#### Your assignment:
Exactly the lines from the one holding "[163,254,196,270] 最晚 -> (222, 145) none" through the final line of the data are wanted, copied as written.

[Items from a dataset]

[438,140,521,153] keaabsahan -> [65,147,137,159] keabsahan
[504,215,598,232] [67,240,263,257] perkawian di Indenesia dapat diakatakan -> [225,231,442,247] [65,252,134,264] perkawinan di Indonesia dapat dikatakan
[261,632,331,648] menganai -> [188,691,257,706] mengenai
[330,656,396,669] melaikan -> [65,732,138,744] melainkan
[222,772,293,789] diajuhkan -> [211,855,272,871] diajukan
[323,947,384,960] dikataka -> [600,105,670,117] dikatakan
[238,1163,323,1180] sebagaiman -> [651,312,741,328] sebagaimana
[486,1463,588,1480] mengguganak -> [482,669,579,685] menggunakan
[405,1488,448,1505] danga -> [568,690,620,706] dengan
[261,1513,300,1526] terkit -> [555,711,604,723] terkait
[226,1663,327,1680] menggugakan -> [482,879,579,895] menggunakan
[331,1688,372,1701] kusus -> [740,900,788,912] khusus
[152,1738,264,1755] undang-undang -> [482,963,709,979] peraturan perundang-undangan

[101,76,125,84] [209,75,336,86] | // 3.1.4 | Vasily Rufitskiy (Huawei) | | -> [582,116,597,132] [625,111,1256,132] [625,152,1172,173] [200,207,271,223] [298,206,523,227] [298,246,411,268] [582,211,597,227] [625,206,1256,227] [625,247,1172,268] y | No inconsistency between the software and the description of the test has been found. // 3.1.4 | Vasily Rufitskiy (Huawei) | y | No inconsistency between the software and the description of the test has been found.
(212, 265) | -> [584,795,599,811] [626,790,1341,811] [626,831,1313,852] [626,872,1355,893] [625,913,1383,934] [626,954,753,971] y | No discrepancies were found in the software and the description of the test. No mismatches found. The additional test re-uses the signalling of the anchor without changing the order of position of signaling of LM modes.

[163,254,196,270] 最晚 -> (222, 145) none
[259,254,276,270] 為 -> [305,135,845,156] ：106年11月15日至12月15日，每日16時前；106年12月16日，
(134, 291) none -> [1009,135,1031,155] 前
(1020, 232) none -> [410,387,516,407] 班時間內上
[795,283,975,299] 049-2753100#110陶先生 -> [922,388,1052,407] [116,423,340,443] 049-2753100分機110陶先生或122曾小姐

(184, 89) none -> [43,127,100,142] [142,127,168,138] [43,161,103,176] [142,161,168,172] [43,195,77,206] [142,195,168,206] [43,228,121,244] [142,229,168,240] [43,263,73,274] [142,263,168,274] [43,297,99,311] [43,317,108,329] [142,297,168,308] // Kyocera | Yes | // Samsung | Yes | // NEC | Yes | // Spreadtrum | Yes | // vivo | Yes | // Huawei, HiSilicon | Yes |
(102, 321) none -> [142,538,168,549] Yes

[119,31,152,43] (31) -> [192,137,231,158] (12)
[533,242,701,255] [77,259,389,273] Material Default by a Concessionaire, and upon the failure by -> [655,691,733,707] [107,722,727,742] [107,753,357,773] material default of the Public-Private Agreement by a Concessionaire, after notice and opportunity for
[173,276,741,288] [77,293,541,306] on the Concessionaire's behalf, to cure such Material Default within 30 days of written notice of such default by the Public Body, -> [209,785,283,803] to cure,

#### Result of this exercise:
[163,254,196,270] 最晚 -> (222, 145) none
[259,254,276,270] 為 -> [305,135,845,156] ：106年11月15日至12月15日，每日16時前；106年12月16日，
(134, 291) none -> [1009,135,1031,155] 前
(1020, 232) none -> [410,387,516,407] 班時間內上
[795,283,975,299] 049-2753100#110陶先生 -> [922,388,1052,407] [116,423,340,443] 049-2753100分機110陶先生或122曾小姐

(184, 89) none -> [43,127,100,142] [142,127,168,138] [43,161,103,176] [142,161,168,172] [43,195,77,206] [142,195,168,206] [43,228,121,244] [142,229,168,240] [43,263,73,274] [142,263,168,274] [43,297,99,311] [43,317,108,329] [142,297,168,308] // Kyocera | Yes | // Samsung | Yes | // NEC | Yes | // Spreadtrum | Yes | // vivo | Yes | // Huawei, HiSilicon | Yes |
(102, 321) none -> [142,538,168,549] Yes

[119,31,152,43] (31) -> [192,137,231,158] (12)
[533,242,701,255] [77,259,389,273] Material Default by a Concessionaire, and upon the failure by -> [655,691,733,707] [107,722,727,742] [107,753,357,773] material default of the Public-Private Agreement by a Concessionaire, after notice and opportunity for
[173,276,741,288] [77,293,541,306] on the Concessionaire's behalf, to cure such Material Default within 30 days of written notice of such default by the Public Body, -> [209,785,283,803] to cure,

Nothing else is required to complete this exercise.